Verifying the Process Monitor Status

The status of the Process Monitor can be checked at any time by executing either of the following commands:

ps -ef | grep
psmon
or
./serv monitor
The first command indicates whether or not an active psmon process is running. The second command performs one of the following:
  • If the Process Monitor is stopped, executing this command is equivalent to executing the ./serv monitor start command (refer to the Manually Starting the Process Monitor section in this chapter).
  • If the Process Monitor is currently running, a message is displayed indicating that it is running. A prompt is also provided that allows you to restart the process. To restart the process, enter yes.

Manually Stopping the Process Monitor

Upon installation of the WEM, the Process Monitor is started automatically. This section provides instructions for manually disabling it. This can be useful if changes are made to the configuration file.

Follow the instructions below to manually stop the Process Monitor.

  1. Login as the root user.
  2. Go to the directory in which the WEM Server application file is located. By default, this is the /<ems_dir>/server directory. Enter the following command:
    cd /<ems_dir>/server
    
  3. Stop the Process Monitor by entering the following command:
    ./serv monitor
    stop
    
  4. Verify that the Process Monitor has stopped by executing the following command:
    ps -ef | grep
    psmon
    
    If the Process Monitor was successfully stopped, this command finds no active process and returns no result.

Manually Starting the Process Monitor

Upon installation of the WEM, the Process Monitor is started automatically.

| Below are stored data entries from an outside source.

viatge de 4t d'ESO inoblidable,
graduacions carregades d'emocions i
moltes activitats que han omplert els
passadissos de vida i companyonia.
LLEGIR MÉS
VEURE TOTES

However, if the process was stopped, it can be started using the information and instructions in this section.

  1. Login as the root user.
  2. Go to the directory in which the WEM Server application file is located. By default, this is the /<ems_dir>/server directory. Enter the following command:
    cd /<ems_dir>/server
    
  3. Start the Process Monitor by entering the following command:
    ./serv monitor
    start
    
    Once the Process Monitor is started, a status message is displayed. The process identification number assigned to the psmon process, and the directory in which the created log file is located is also displayed.

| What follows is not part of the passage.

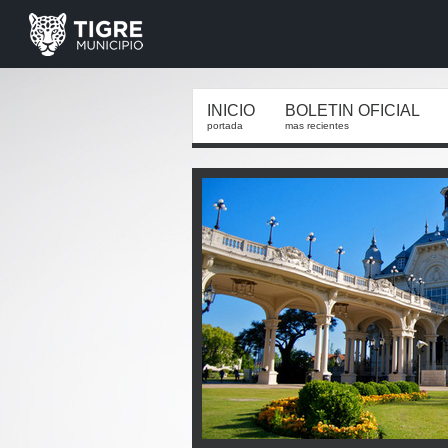
INICIO
BOLETIN OFICIAL
portada
mas recientes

Running the Process Monitor as a Stand-alone Application

As mentioned previously, the Process Monitor can be run as a background deamon (the default operation when enabled during the installation of the WEM) or a stand-alone application.

This section provides information and instructions for running the Process Monitor as a stand-alone application from the command line interface.

To run the Process Monitor from the command line, use the following instructions:

  1. Login as the root user.
  2. Go to the directory in which the Process Monitor application file is located. By default, this is the /<ems_dir>/server directory. Enter the following command:
    cd /<ems_dir>/server
    
  3. Launch the Process Monitor application by entering the following command:
    ./psmon [--conf=filename] [--daemon] [--cron] [--user=user] [--adminemail=emailaddress] [--dryrun] [--help] [--version]
    
    Keyword/Variable Description
    --conf=filename Specify an alternate configuration file name (other than the psmon.cfg file).
    --daemon Start as background deamon.
    --cron Disables already running errors when trying to launch (i.e. with the --daemon option).
    --user=user Specifies that only processes running under the specified username should be scanned.
    --adminemail=emailaddress Specifies the e-mail address to send notifications to.
    --dryrun Provides notifications but does not kill or spawn new processes.
    --help Displays the supported keywords.
    --version Displays the version information.


    Depending on the command used, the rules dictated by the configuration file are executed.